TO-DO ITEM: Exact copies of all the lines below are wanted, without a single picture.
TASK MATERIAL START
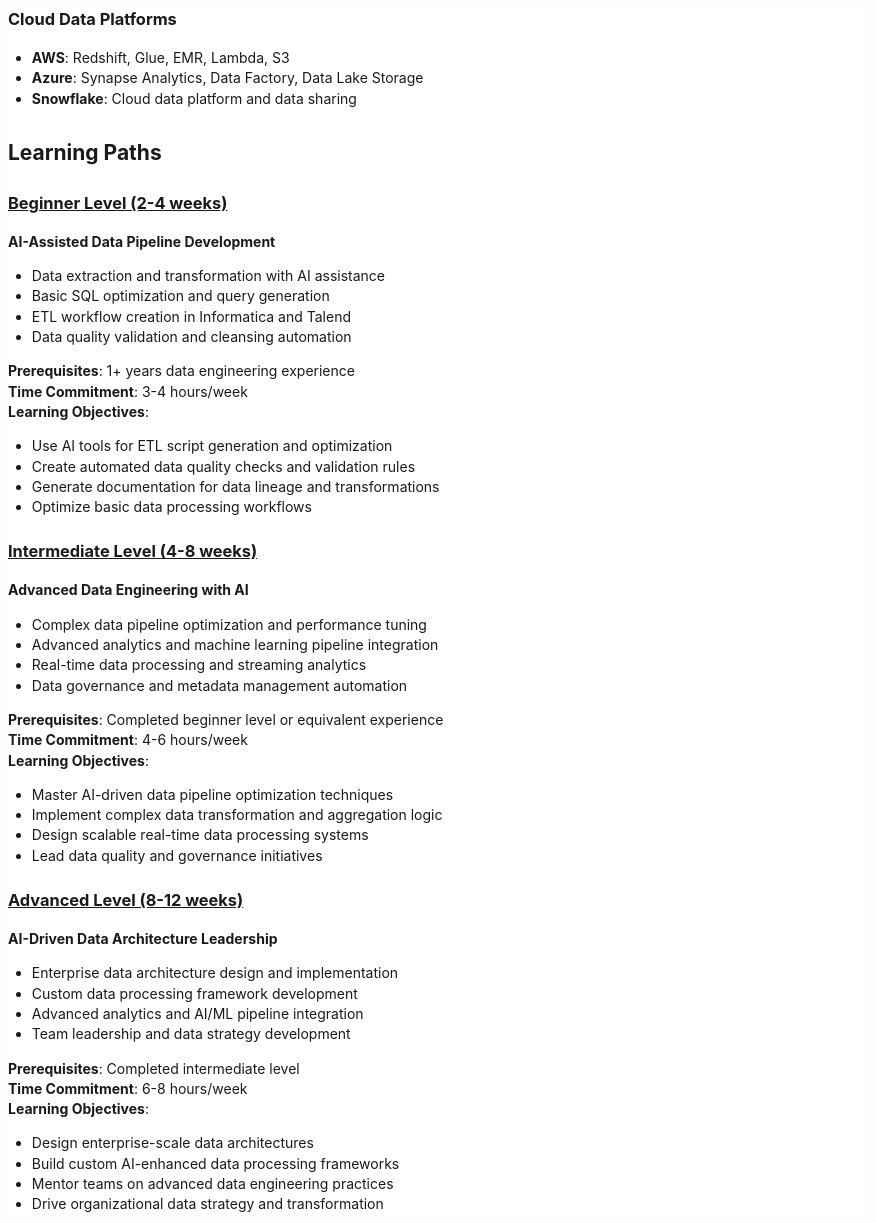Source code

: ### Cloud Data Platforms
- **AWS**: Redshift, Glue, EMR, Lambda, S3
- **Azure**: Synapse Analytics, Data Factory, Data Lake Storage
- **Snowflake**: Cloud data platform and data sharing

## Learning Paths

### [Beginner Level (2-4 weeks)](/developers/etl/beginner/)
**AI-Assisted Data Pipeline Development**
- Data extraction and transformation with AI assistance
- Basic SQL optimization and query generation
- ETL workflow creation in Informatica and Talend
- Data quality validation and cleansing automation

**Prerequisites**: 1+ years data engineering experience  
**Time Commitment**: 3-4 hours/week  
**Learning Objectives**:
- Use AI tools for ETL script generation and optimization
- Create automated data quality checks and validation rules
- Generate documentation for data lineage and transformations
- Optimize basic data processing workflows

### [Intermediate Level (4-8 weeks)](/developers/etl/intermediate/)
**Advanced Data Engineering with AI**
- Complex data pipeline optimization and performance tuning
- Advanced analytics and machine learning pipeline integration
- Real-time data processing and streaming analytics
- Data governance and metadata management automation

**Prerequisites**: Completed beginner level or equivalent experience  
**Time Commitment**: 4-6 hours/week  
**Learning Objectives**:
- Master AI-driven data pipeline optimization techniques
- Implement complex data transformation and aggregation logic
- Design scalable real-time data processing systems
- Lead data quality and governance initiatives

### [Advanced Level (8-12 weeks)](/developers/etl/advanced/)
**AI-Driven Data Architecture Leadership**
- Enterprise data architecture design and implementation
- Custom data processing framework development
- Advanced analytics and AI/ML pipeline integration
- Team leadership and data strategy development

**Prerequisites**: Completed intermediate level  
**Time Commitment**: 6-8 hours/week  
**Learning Objectives**:
- Design enterprise-scale data architectures
- Build custom AI-enhanced data processing frameworks
- Mentor teams on advanced data engineering practices
- Drive organizational data strategy and transformation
TASK MATERIAL END
TASK RESULT:
Source code

: ### Cloud Data Platforms
- **AWS**: Redshift, Glue, EMR, Lambda, S3
- **Azure**: Synapse Analytics, Data Factory, Data Lake Storage
- **Snowflake**: Cloud data platform and data sharing

## Learning Paths

### [Beginner Level (2-4 weeks)](/developers/etl/beginner/)
**AI-Assisted Data Pipeline Development**
- Data extraction and transformation with AI assistance
- Basic SQL optimization and query generation
- ETL workflow creation in Informatica and Talend
- Data quality validation and cleansing automation

**Prerequisites**: 1+ years data engineering experience  
**Time Commitment**: 3-4 hours/week  
**Learning Objectives**:
- Use AI tools for ETL script generation and optimization
- Create automated data quality checks and validation rules
- Generate documentation for data lineage and transformations
- Optimize basic data processing workflows

### [Intermediate Level (4-8 weeks)](/developers/etl/intermediate/)
**Advanced Data Engineering with AI**
- Complex data pipeline optimization and performance tuning
- Advanced analytics and machine learning pipeline integration
- Real-time data processing and streaming analytics
- Data governance and metadata management automation

**Prerequisites**: Completed beginner level or equivalent experience  
**Time Commitment**: 4-6 hours/week  
**Learning Objectives**:
- Master AI-driven data pipeline optimization techniques
- Implement complex data transformation and aggregation logic
- Design scalable real-time data processing systems
- Lead data quality and governance initiatives

### [Advanced Level (8-12 weeks)](/developers/etl/advanced/)
**AI-Driven Data Architecture Leadership**
- Enterprise data architecture design and implementation
- Custom data processing framework development
- Advanced analytics and AI/ML pipeline integration
- Team leadership and data strategy development

**Prerequisites**: Completed intermediate level  
**Time Commitment**: 6-8 hours/week  
**Learning Objectives**:
- Design enterprise-scale data architectures
- Build custom AI-enhanced data processing frameworks
- Mentor teams on advanced data engineering practices
- Drive organizational data strategy and transformation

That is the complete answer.